Nous avons remarqué dans notre étude que dans les 6 villages, les gens ont tendance à faire recours au droit coutumier dans tout type de situation conflictuelle plutôt que le droit civil (sollicité en dernier recourt). Nous avons aussi constaté qu’il y a toujours des gens qui sont farouchement des défenseurs de la pratique (hommes et femmes). Pour ceux-ci, l’excision n’a que des avantages et toutes les campagnes n’ont pour seul but que de faire disparaître leurs coutumes et saper leur intégrité. Quand vous avez des mentalités tenaces de cette nature, la répression et la loi seule sont insuffisantes. Il s’avère indispensable d’intensifier des interventions communautaires plus adaptées. Aussi, mêmes ces personnes qui sont de farouches défenseurs de l’excision, qui le disent ouvertement lors d’entretiens, ont néanmoins peur de perdre leur fille suite à une excision qui serait mal pratiquée.
- Ne pas négliger les capacités d’actions de la jeunesse.
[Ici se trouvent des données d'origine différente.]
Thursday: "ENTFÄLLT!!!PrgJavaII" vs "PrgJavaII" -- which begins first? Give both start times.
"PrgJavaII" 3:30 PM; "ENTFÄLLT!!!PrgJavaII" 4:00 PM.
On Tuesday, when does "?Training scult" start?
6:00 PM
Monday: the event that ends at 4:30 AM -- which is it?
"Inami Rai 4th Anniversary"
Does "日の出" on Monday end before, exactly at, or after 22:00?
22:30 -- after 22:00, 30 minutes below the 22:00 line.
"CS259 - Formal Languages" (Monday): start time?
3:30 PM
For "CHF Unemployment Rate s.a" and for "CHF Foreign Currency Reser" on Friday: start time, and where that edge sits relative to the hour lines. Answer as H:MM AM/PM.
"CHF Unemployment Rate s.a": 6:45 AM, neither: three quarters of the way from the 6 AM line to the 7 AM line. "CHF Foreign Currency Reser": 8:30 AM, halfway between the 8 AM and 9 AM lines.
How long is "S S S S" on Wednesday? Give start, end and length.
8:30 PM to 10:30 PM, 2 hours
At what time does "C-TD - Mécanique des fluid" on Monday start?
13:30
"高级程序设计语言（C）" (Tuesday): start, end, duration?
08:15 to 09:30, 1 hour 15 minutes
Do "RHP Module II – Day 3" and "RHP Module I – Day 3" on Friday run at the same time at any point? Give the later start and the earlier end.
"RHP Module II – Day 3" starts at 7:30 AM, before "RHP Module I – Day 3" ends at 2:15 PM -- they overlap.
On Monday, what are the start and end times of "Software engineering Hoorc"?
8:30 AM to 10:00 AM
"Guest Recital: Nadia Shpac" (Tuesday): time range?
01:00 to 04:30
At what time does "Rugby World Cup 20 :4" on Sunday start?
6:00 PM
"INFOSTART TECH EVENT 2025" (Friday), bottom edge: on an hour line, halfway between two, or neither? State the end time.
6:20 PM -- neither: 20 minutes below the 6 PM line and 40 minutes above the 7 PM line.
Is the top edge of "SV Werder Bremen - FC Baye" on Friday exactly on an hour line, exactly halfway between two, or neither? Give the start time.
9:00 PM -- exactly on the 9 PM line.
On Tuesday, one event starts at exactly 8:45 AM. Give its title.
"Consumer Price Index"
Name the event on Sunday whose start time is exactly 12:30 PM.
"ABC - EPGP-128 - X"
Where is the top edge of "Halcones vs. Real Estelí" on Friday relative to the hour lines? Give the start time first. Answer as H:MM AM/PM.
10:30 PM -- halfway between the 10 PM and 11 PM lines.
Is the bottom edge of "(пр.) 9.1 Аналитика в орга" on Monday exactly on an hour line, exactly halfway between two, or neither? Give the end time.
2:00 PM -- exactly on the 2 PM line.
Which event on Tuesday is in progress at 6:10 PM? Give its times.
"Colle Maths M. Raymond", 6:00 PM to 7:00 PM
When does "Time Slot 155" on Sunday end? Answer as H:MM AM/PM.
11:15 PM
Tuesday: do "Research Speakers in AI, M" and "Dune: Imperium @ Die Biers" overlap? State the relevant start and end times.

Nous avons constaté que les jeunes commencent à questionner les arguments des aînés qui sont en faveur de la pratique. Les raisons : les médias, l’éducation, la mobilité (certains ont vécu dans des pays qui ne pratiquent pas l’excision, mais où les femmes sont mariées et ont des enfants), etc.
Les jeunes filles et garçons de nos focus groups se réfèrent aux aînés pour expliquer les raisons de l’excision : ” les vieux ont dit que… “. Certains même pensent que ” quand ils [les vieux] ne seront plus là”, la pratique pourrait disparaître. Mais étant donné que ces jeunes vivent au sein des communautés où le respect des aînés est indispensable, où l’on ne contredit pas trop “ce que les vieux ont di”, il leur est parfois difficile de s’opposer ouvertement aux valeurs et aux pratiques d’un autre temps qui ont court dans leurs milieux de vie. Ces jeunes ont besoin d’être soutenus.
- D’autres personnes ressources de notre recherche disent que seuls les agents de santé ont les moyens de savoir si la fille a été excisée ou pas, et c’est lors d’une visite médicale. Par conséquent, ces agents de santé pourraient être à la frontière avec les agents de sécurité pour contrôler le retour des filles en provenance du Mali. Cependant, eux-mêmes reconnaissent que c’est une mesure utopique compte tenu du nombre d’agents de santé disponible dans les villages et de l’étendue de la frontière.
Alors, ils proposent que le gouvernement instaure (ou impose) des visites médicales régulières aux enfants de 0 à X ans, ce qui permettrait de revoir l’enfant/fille régulièrement et d”en profiter pour continuer à sensibiliser les mères sur les méfaits de l’excision. Encore faut-il que les femmes amènent leurs filles excisées à l’hôpital.
Par exemple, nous avons écouté des cas d’hémorragies suite à une excision, mais les gens vous disent qu’ils n’ont jamais amené la fille à l’hôpital, au Mali comme au Burkina Faso, parce qu’ils ont peur. Alors, ils font du bricolage à la maison jusqu’à ce que l’hémorragie finissent par s’arrêter. Certains sont même allés emprunter des médicaments chez des prêtres, mais ils n’ont jamais dit que c’était pour arrêter une hémorragie due à une excision !!
- La nécessité d’avoir davantage d’études sur les MGF trans-frontalières. Actuellement il y en a peu. La lutte trans-frontalière est maintenant sur l’agenda africain et même au-delà. Il est important de mieux comprendre ses manifestations, les motivations des populations et d’autres facteurs afin de développer des stratégies d’interventions efficaces et surtout durables, car la problématique est complexe.